The outer molecular layer is synaptic and therefore contains many axons of granule cells and and dendrites of the Purkinje cells with least density of cells. Superficially located stellate cells and basket cells are found in this layer. The stellate cells usually bear short dendrites in which make contact with small number of Purkinje cell dendrites. In comparison, basket cells have extensive dendritic processes that can make contact with much larger number of Purkinje cells. Both cells receive excitatory input from the parallel fibers and in turn exhibit inhibitory influence on the Purkinje cells
The inner medulla of white matter does not contain any cell bodies and therefore will stain a lighter colour in comparison to the grey matter cortex. It contains nerve fibers, supporting neuroglial cells and small blood vessels.
Medulloblastoma is the most common malignant childhood brain tumor and is usually referred to as the collection of clinically and molecularly diverse tumour subtypes. These tumours arise within the cerebellum with approximately 25% originating from granule neuron precursor cells (GNPCs) after aberrant activation of the Sonic Hedgehog pathway (hereafter, SHH subtype). It occupies the fourth ventricle and can be removed through midline suboccipital approach.
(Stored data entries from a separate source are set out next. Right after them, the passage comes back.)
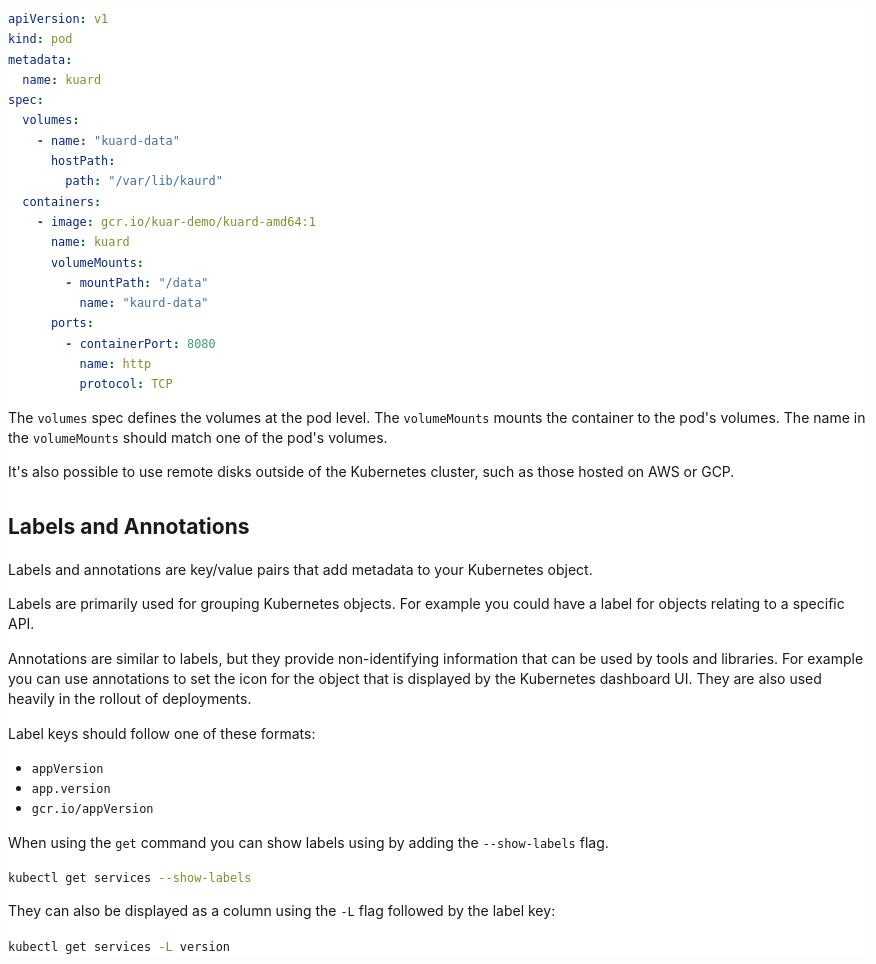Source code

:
 ```yaml
apiVersion: v1
kind: pod
metadata: 
  name: kuard
spec:
  volumes:
  	- name: "kuard-data"
  	  hostPath: 
  	    path: "/var/lib/kaurd"
  containers:
    - image: gcr.io/kuar-demo/kuard-amd64:1
      name: kuard
      volumeMounts:
      	- mountPath: "/data"
      	  name: "kaurd-data"
      ports:
      	- containerPort: 8080
      	  name: http
      	  protocol: TCP
```

The `volumes` spec defines the volumes at the pod level. The `volumeMounts` mounts the container to the pod's volumes. The name in the `volumeMounts` should match one of the pod's volumes.

It's also possible to use remote disks outside of the Kubernetes cluster, such as those hosted on AWS or GCP.


## Labels and Annotations

Labels and annotations are key/value pairs that add metadata to your Kubernetes object.

Labels are primarily used for grouping Kubernetes objects. For example you could have a label for objects relating to a specific API.

Annotations are similar to labels, but they provide non-identifying information that can be used by tools and libraries. For example you can use annotations to set the icon for the object that is displayed by the Kubernetes dashboard UI. They are also used heavily in the rollout of deployments.

Label keys should follow one of these formats:

- `appVersion`
- `app.version`
- `gcr.io/appVersion`

When using the `get` command you can show labels using by adding the `--show-labels` flag.

```bash
kubectl get services --show-labels
```

They can also be displayed as a column using the `-L` flag followed by the label key:

```bash
kubectl get services -L version
```
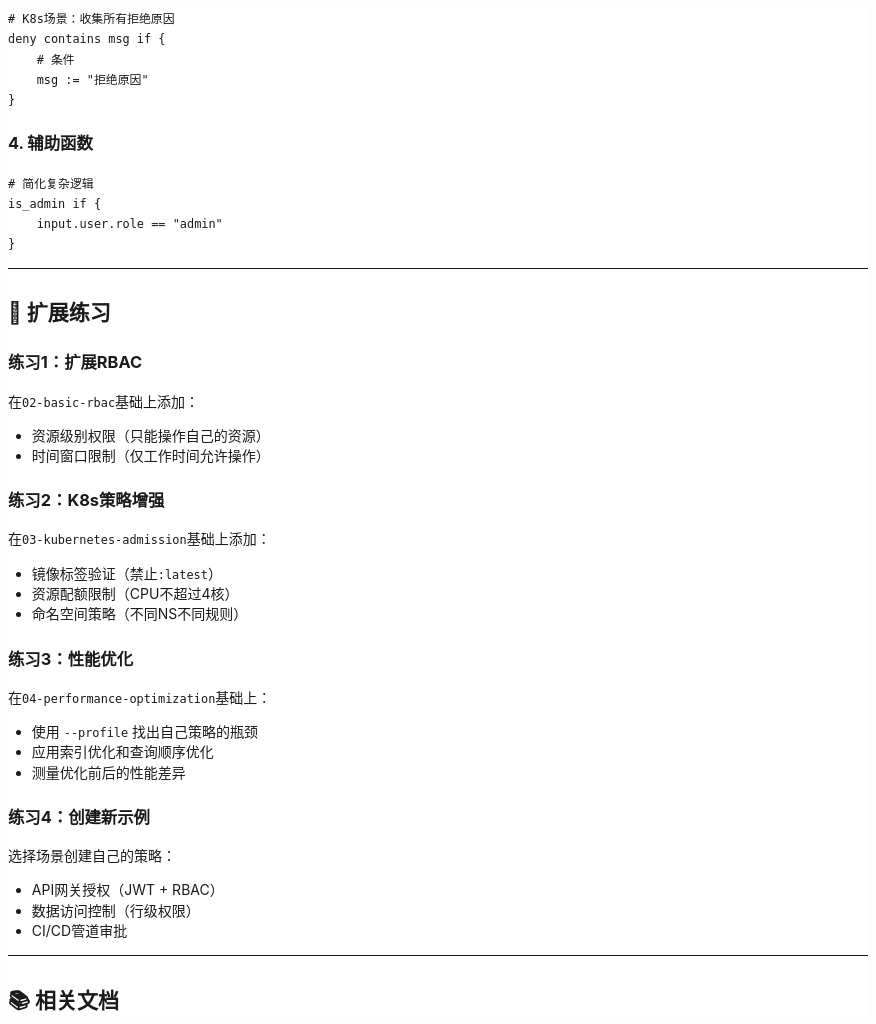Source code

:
 ```rego
# K8s场景：收集所有拒绝原因
deny contains msg if {
    # 条件
    msg := "拒绝原因"
}
```

### 4. 辅助函数

```rego
# 简化复杂逻辑
is_admin if {
    input.user.role == "admin"
}
```

---

## 🔧 扩展练习

### 练习1：扩展RBAC

在`02-basic-rbac`基础上添加：

- 资源级别权限（只能操作自己的资源）
- 时间窗口限制（仅工作时间允许操作）

### 练习2：K8s策略增强

在`03-kubernetes-admission`基础上添加：

- 镜像标签验证（禁止`:latest`）
- 资源配额限制（CPU不超过4核）
- 命名空间策略（不同NS不同规则）

### 练习3：性能优化

在`04-performance-optimization`基础上：

- 使用 `--profile` 找出自己策略的瓶颈
- 应用索引优化和查询顺序优化
- 测量优化前后的性能差异

### 练习4：创建新示例

选择场景创建自己的策略：

- API网关授权（JWT + RBAC）
- 数据访问控制（行级权限）
- CI/CD管道审批

---

## 📚 相关文档
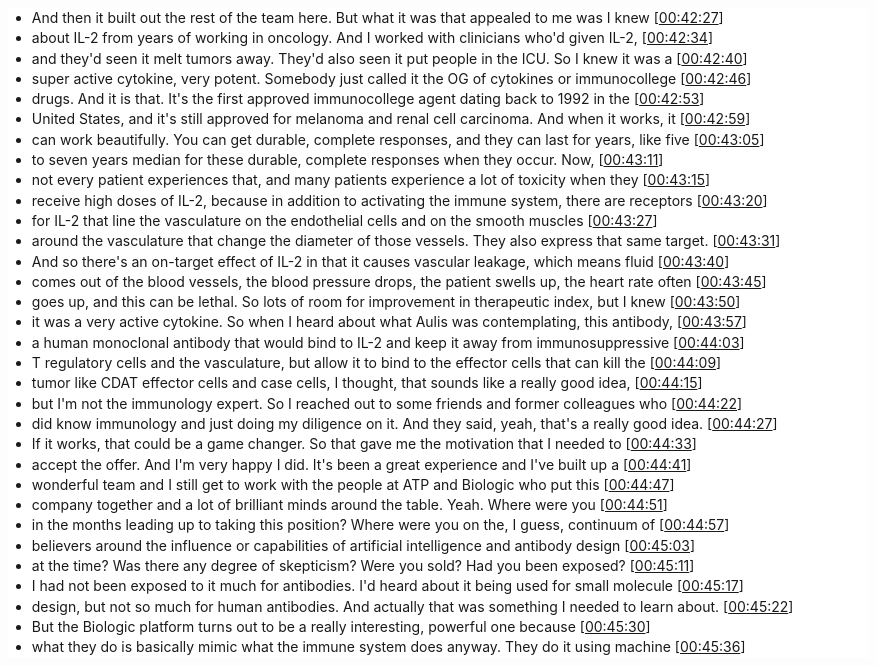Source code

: *  And then it built out the rest of the team here. But what it was that appealed to me was I knew [[00:42:27](https://www.youtube.com/watch?v=qC4Yj5LT7HU&t=2547.68s)]
*  about IL-2 from years of working in oncology. And I worked with clinicians who'd given IL-2, [[00:42:34](https://www.youtube.com/watch?v=qC4Yj5LT7HU&t=2554.3199999999997s)]
*  and they'd seen it melt tumors away. They'd also seen it put people in the ICU. So I knew it was a [[00:42:40](https://www.youtube.com/watch?v=qC4Yj5LT7HU&t=2560.3199999999997s)]
*  super active cytokine, very potent. Somebody just called it the OG of cytokines or immunocollege [[00:42:46](https://www.youtube.com/watch?v=qC4Yj5LT7HU&t=2566.0s)]
*  drugs. And it is that. It's the first approved immunocollege agent dating back to 1992 in the [[00:42:53](https://www.youtube.com/watch?v=qC4Yj5LT7HU&t=2573.84s)]
*  United States, and it's still approved for melanoma and renal cell carcinoma. And when it works, it [[00:42:59](https://www.youtube.com/watch?v=qC4Yj5LT7HU&t=2579.44s)]
*  can work beautifully. You can get durable, complete responses, and they can last for years, like five [[00:43:05](https://www.youtube.com/watch?v=qC4Yj5LT7HU&t=2585.44s)]
*  to seven years median for these durable, complete responses when they occur. Now, [[00:43:11](https://www.youtube.com/watch?v=qC4Yj5LT7HU&t=2591.36s)]
*  not every patient experiences that, and many patients experience a lot of toxicity when they [[00:43:15](https://www.youtube.com/watch?v=qC4Yj5LT7HU&t=2595.6800000000003s)]
*  receive high doses of IL-2, because in addition to activating the immune system, there are receptors [[00:43:20](https://www.youtube.com/watch?v=qC4Yj5LT7HU&t=2600.48s)]
*  for IL-2 that line the vasculature on the endothelial cells and on the smooth muscles [[00:43:27](https://www.youtube.com/watch?v=qC4Yj5LT7HU&t=2607.1200000000003s)]
*  around the vasculature that change the diameter of those vessels. They also express that same target. [[00:43:31](https://www.youtube.com/watch?v=qC4Yj5LT7HU&t=2611.76s)]
*  And so there's an on-target effect of IL-2 in that it causes vascular leakage, which means fluid [[00:43:40](https://www.youtube.com/watch?v=qC4Yj5LT7HU&t=2620.4s)]
*  comes out of the blood vessels, the blood pressure drops, the patient swells up, the heart rate often [[00:43:45](https://www.youtube.com/watch?v=qC4Yj5LT7HU&t=2625.2000000000003s)]
*  goes up, and this can be lethal. So lots of room for improvement in therapeutic index, but I knew [[00:43:50](https://www.youtube.com/watch?v=qC4Yj5LT7HU&t=2630.64s)]
*  it was a very active cytokine. So when I heard about what Aulis was contemplating, this antibody, [[00:43:57](https://www.youtube.com/watch?v=qC4Yj5LT7HU&t=2637.6800000000003s)]
*  a human monoclonal antibody that would bind to IL-2 and keep it away from immunosuppressive [[00:44:03](https://www.youtube.com/watch?v=qC4Yj5LT7HU&t=2643.44s)]
*  T regulatory cells and the vasculature, but allow it to bind to the effector cells that can kill the [[00:44:09](https://www.youtube.com/watch?v=qC4Yj5LT7HU&t=2649.04s)]
*  tumor like CDAT effector cells and case cells, I thought, that sounds like a really good idea, [[00:44:15](https://www.youtube.com/watch?v=qC4Yj5LT7HU&t=2655.52s)]
*  but I'm not the immunology expert. So I reached out to some friends and former colleagues who [[00:44:22](https://www.youtube.com/watch?v=qC4Yj5LT7HU&t=2662.4s)]
*  did know immunology and just doing my diligence on it. And they said, yeah, that's a really good idea. [[00:44:27](https://www.youtube.com/watch?v=qC4Yj5LT7HU&t=2667.84s)]
*  If it works, that could be a game changer. So that gave me the motivation that I needed to [[00:44:33](https://www.youtube.com/watch?v=qC4Yj5LT7HU&t=2673.76s)]
*  accept the offer. And I'm very happy I did. It's been a great experience and I've built up a [[00:44:41](https://www.youtube.com/watch?v=qC4Yj5LT7HU&t=2681.5200000000004s)]
*  wonderful team and I still get to work with the people at ATP and Biologic who put this [[00:44:47](https://www.youtube.com/watch?v=qC4Yj5LT7HU&t=2687.1200000000003s)]
*  company together and a lot of brilliant minds around the table. Yeah. Where were you [[00:44:51](https://www.youtube.com/watch?v=qC4Yj5LT7HU&t=2691.6800000000003s)]
*  in the months leading up to taking this position? Where were you on the, I guess, continuum of [[00:44:57](https://www.youtube.com/watch?v=qC4Yj5LT7HU&t=2697.04s)]
*  believers around the influence or capabilities of artificial intelligence and antibody design [[00:45:03](https://www.youtube.com/watch?v=qC4Yj5LT7HU&t=2703.6s)]
*  at the time? Was there any degree of skepticism? Were you sold? Had you been exposed? [[00:45:11](https://www.youtube.com/watch?v=qC4Yj5LT7HU&t=2711.36s)]
*  I had not been exposed to it much for antibodies. I'd heard about it being used for small molecule [[00:45:17](https://www.youtube.com/watch?v=qC4Yj5LT7HU&t=2717.44s)]
*  design, but not so much for human antibodies. And actually that was something I needed to learn about. [[00:45:22](https://www.youtube.com/watch?v=qC4Yj5LT7HU&t=2722.4s)]
*  But the Biologic platform turns out to be a really interesting, powerful one because [[00:45:30](https://www.youtube.com/watch?v=qC4Yj5LT7HU&t=2730.4s)]
*  what they do is basically mimic what the immune system does anyway. They do it using machine [[00:45:36](https://www.youtube.com/watch?v=qC4Yj5LT7HU&t=2736.4s)]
Due to the motor control functions of the cerebellum, lesions result in a range of movement disorders, known as ataxias. Lesions in the cerebellar hemispheres cause limb ataxia of the ipsilateral side, while lesions of the vermis cause truncal ataxia. There a number of different types of ataxia including:
- gait ataxia
- acute-onset ataxia
- subacute ataxia
- episodic ataxia
- chronic progressive ataxia
People with cerebellar ataxia generally present with poor balance, difficulty turning and lurching from side to side while walking.